Some people want to innovate but say they don’t have a creative bone in their body. How can they be helped?
One of the things that has been studied is the way self-consciousness, self-monitoring inhibits creativity. In order to be creative, we have to stop judging and monitoring ourselves. We have to give ourselves the freedom that children have before they’re self-conscious.
There are studies on creativity that involve Janusian thought, the ability to think in paradox to get out of linear thought. There’s a psychiatrist named Albert Rothenberg who has studied and written about the creative process and he says that engaging in paradoxical thought, looking at seemingly incompatible ideas that contradict each other stretches the brain.
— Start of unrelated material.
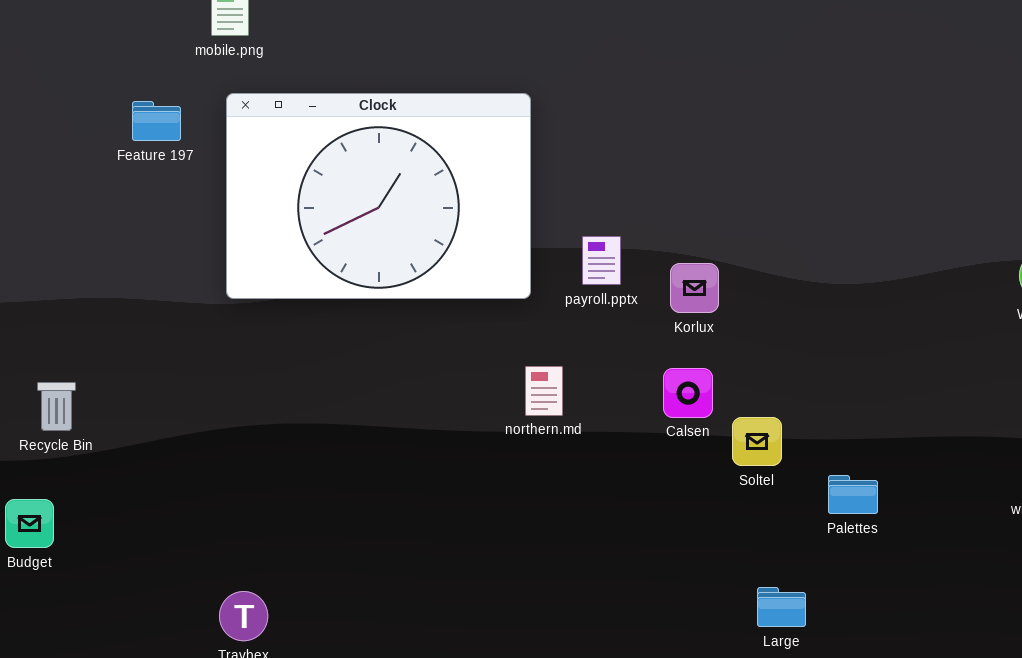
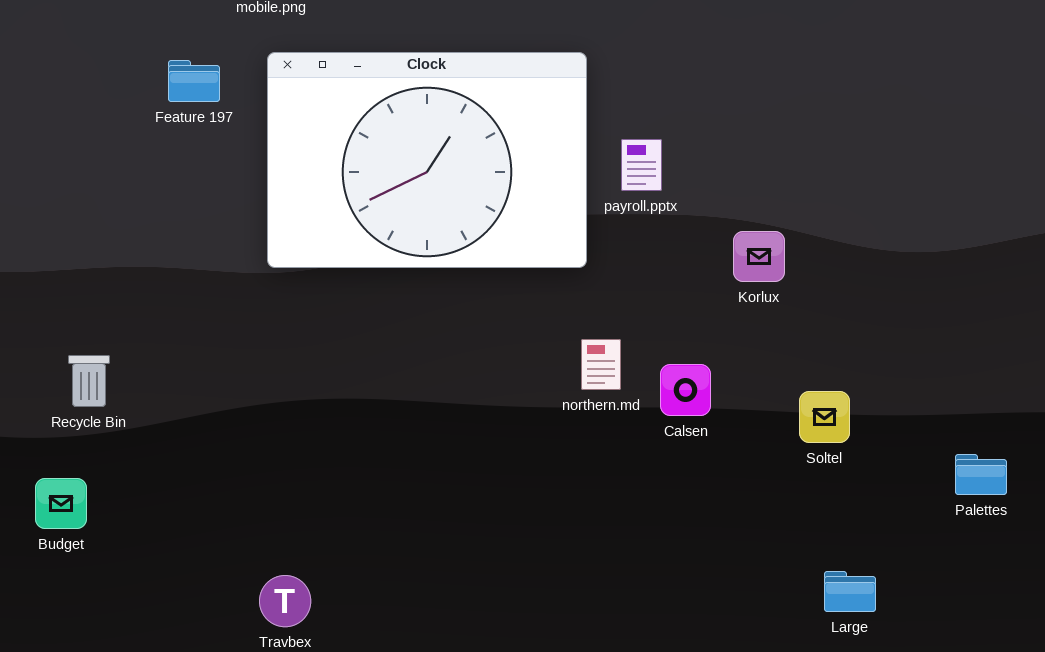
payroll.pptx: [582,236,621,285] -> [621,139,662,191], moved
Calsen: [663,368,713,418] -> [660,364,711,416], moved
Palettes: [828,475,878,514] -> [955,454,1007,495], moved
There were studies of people who read a Kafka story before engaging in creative endeavors that showed they were far more creative because wrapping their minds around an absurdity stretched their mental capacities, stretched their abilities to think outside the box. So yes there are exercises one can do to expand and enhance creativity starting with not being critical of oneself and giving yourself space to play, to fail, to experiment, to be curious and to be childlike.
There is a neuroscientist called Charles Limb who studied the brains of musicians, comparing what part of the brain lit up while they played a known score versus when they were improvising. With jazz musicians who were improvising the parts of the brain related to self-monitoring didn’t light up. However, the parts of the brain associated with the senses lit up brightly. So it’s a kind of full sensual experience to be in improvisation mode.
I’m a little bit of a musician. I’m not a professional, I just play a little guitar and piano, and I know that I have to stop scrutinizing myself to allow any kind of composition to come through me. And music comes to me all the time. I just often don’t pay attention to it, but it’s there. And you can make yourself receptive by getting out of linear thought.
And finally, what advice can you give to anyone facing a challenge but who fears the unknown?
I say what have you got to lose? The only thing you have to lose is your pride so if you’re humble anyway, if you have a humble heart you have nothing to lose by risking uncertainty. And don’t be afraid of fear. This is the thing. People fear fear, but if you can allow yourself to tremble as you venture out and hold your own hand so to speak the path will often come to greet you. If you take one step into the unknown the unknown will become your muse and guide you.
The Wisdom of Not Knowing: Discovering a Life of Wonder by Embracing Uncertainty by Estelle Frankel is published by Shambhala Publications.